━━━ EXTRACTO DE PÁGINA ━━━
En una democracia, las palabras no son simples adornos del poder: son instrumentos que ayudan a construir la legitimidad del Estado, el respeto y se fortalecen las instituciones. Por eso preocupa profundamente que, una vez más, miembros del gobierno del presidente Gustavo Petro usen el lenguaje de manera grosera, agresiva y degradante.

Esta vez el protagonista es el viceministro de Igualdad, quien en una conversación que reveló EL COLOMBIANO se refirió a la hija del presidente Petro con expresiones tan oprobiosas que no merecen ser copiadas de nuevo. Pero no se trata de un hecho aislado, y eso lo hace aún más grave.

La vulgaridad ha dejado de ser una excepción para convertirse en un signo distintivo de este gobierno. El propio presidente Petro se ha referido a los congresistas como “hp” y ha utilizado otras expresiones despectivas en contextos de alta exposición. Aún se recuerda aquella frase suya de que: “A mí nadie que sea negro me va a decir que hay que excluir a un actor porno”, una declaración no solo desafortunada, sino ofensiva y racista. A eso se suma la agresión verbal del hoy ministro del Interior, Armando Benedetti, contra la entonces jefa de gabinete Laura Sarabia o los contratistas del Estado, los llamados influencers, que pagados con plata pública tienen por tarea ofender e insultar sin filtro alguno.
━━━
● TAREA 1
Reproduce fielmente el pasaje del texto sobre el lenguaje del gobierno que empieza en "En una democracia, las" y termina en "agresiva y degradante.".
● TAREA 2
Escribe la continuación del texto sobre el lenguaje del gobierno a partir de su última oración.
El listado es material independiente del texto sobre el lenguaje del gobierno.
━━━ EXTRACTO DE DATOS ━━━
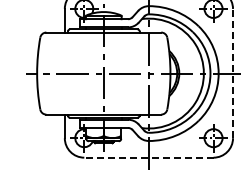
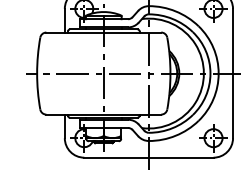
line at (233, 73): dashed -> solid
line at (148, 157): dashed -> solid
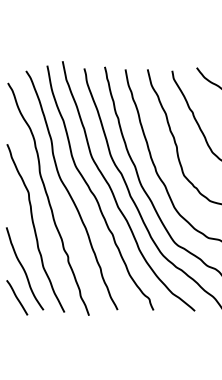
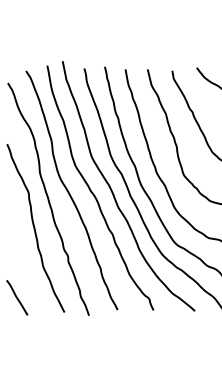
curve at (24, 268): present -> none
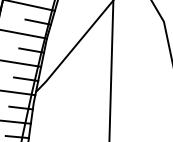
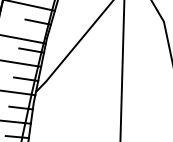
━━━
● RESPUESTA 1
En una democracia, las palabras no son simples adornos del poder: son instrumentos que ayudan a construir la legitimidad del Estado, el respeto y se fortalecen las instituciones. Por eso preocupa profundamente que, una vez más, miembros del gobierno del presidente Gustavo Petro usen el lenguaje de manera grosera, agresiva y degradante.

● RESPUESTA 2
Por no hablar de ministros como el de Igualdad y el de Educación que se hacían notar en sus redes sociales con todo tipo de expresiones grotescas y agresivas. O de aquella vez cuando el entonces canciller Álvaro Leyva le respondió a la directora de la Agencia de Defensa Jurídica del Estado: “Notifíqueme en la tumba, cuando salga el resultado de ese pleito, ya voy a estar muerto”, una frase que sintetiza el desprecio por las formas. (Nota al margen: A Leyva le llegó la notificación penal antes que la tumba).

Colombia está sometida a un régimen de la grosería y del insulto. Si la política se funda en el lenguaje, aquí asistimos a su demolición. Nunca un gobierno había rebajado tanto el nivel del Estado con tan poco pudor. Por momentos hace recordar aquella expresión que la revista The Economist eligió como palabra del año en 2024: kakistocracia, que viene del griego kàkistos (lo peor) y kratos (gobierno), el gobierno de los menos aptos.

Y no es que las palabras sean la medida de la calidad de un gobierno. Pero sin duda sí son un potente reflejo de él. La forma como los gobernantes se expresan no es un asunto menor: es un reflejo de su visión del Estado, del otro y del país. Con razón Hannah Arendt sostenía que la política se fundamenta en la palabra, y que la banalización de esa palabra abre la puerta a formas más profundas de desprecio y exclusión.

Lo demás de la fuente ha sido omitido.